*Instruções da tarefa:*
Responda às perguntas abaixo com base no texto sobre a morte de Bárbara em Natal.
(a) Qual era a idade de Bárbara Kelly Araújo do Nascimento?
(b) Que documento estabelece que a segurança pública deve ser exercida para a preservação da ordem e da incolumidade das pessoas?
(c) O que o Estado manda quando há protestos?

*Trecho do documento:*
====
Bárbara Kelly Araújo do Nascimento, 34 anos, voltava do trabalho e estava sentada na calçada de casa com a filha de quatro anos nos braços quando foi atingida por um disparo durante uma operação da Polícia Militar no Passo da Pátria, em Natal. Morreu no hospital. A PM disse que havia confronto. A família nega: não houve tiroteio. Houve a brutalidade de uma operação feita à revelia do direito à vida — e que custou mais uma.
O caso de Bárbara não é um desvio de conduta. É expressão de uma lógica institucional de segurança pública que normaliza a morte de pessoas negras e periféricas, sempre sob o pretexto da guerra às drogas, do “confronto”, do “patrulhamento de rotina”. A PM conta sua versão, e ela já vem formatada: a vítima foi atingida “em meio a um tiroteio” e “o local é conhecido por sua periculosidade”. A partir daí, inicia-se o processo de desumanização. A morte se torna estatística. O nome se apaga. A responsabilidade se dilui.
Mas Bárbara tinha nome, rosto, profissão, família, uma filha pequena. Sua morte é irrecuperável. E é também intolerável.
O modelo militarizado de segurança pública vigente no Brasil insiste em tratar a periferia como zona de guerra. Isso não é constitucional. A Constituição de 1988 estabelece que a segurança pública deve ser exercida para a preservação da ordem e da incolumidade das pessoas. O que se vê é o oposto: operações que violam o direito à vida, à moradia, à integridade física, ao simples existir. A PM, com formação bélica e estrutura hierárquica herdada da ditadura, atua como força de ocupação — não como instituição que protege.
As operações policiais nas comunidades não se diferenciam de expedições punitivas. Entram atirando. Justificam-se depois. Quando há protestos — como os que vêm sendo realizados no Passo da Pátria — o Estado responde com mais repressão. Mandam o Batalhão de Choque. Quem chora a morte, ainda precisa resistir para não ser silenciado.
E quando a bala vem do Estado, o que acontece com os responsáveis?
A impunidade para agentes públicos que cometem crimes é regra no Brasil. Afastamento temporário, função administrativa, investigação interna, inquéritos com prazos prorrogáveis. Tudo isso, enquanto uma mãe está enterrando a filha. O corpo do Estado nunca é alvejado. E quando é, recompõe-se rápido, sem cicatriz aparente.
====
*Registros fornecidos:*
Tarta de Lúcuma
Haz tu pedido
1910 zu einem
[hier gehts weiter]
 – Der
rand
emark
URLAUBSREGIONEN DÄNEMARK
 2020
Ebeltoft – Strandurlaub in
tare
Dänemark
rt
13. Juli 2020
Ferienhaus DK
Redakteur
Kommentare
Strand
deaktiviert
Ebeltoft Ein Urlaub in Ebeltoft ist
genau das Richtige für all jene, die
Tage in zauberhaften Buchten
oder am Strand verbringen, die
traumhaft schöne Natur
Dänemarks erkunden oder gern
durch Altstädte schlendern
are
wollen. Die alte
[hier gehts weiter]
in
====
*Resposta final:*
(a) Ela tinha 34 anos.
(b) A Constituição de 1988.
(c) O Batalhão de Choque.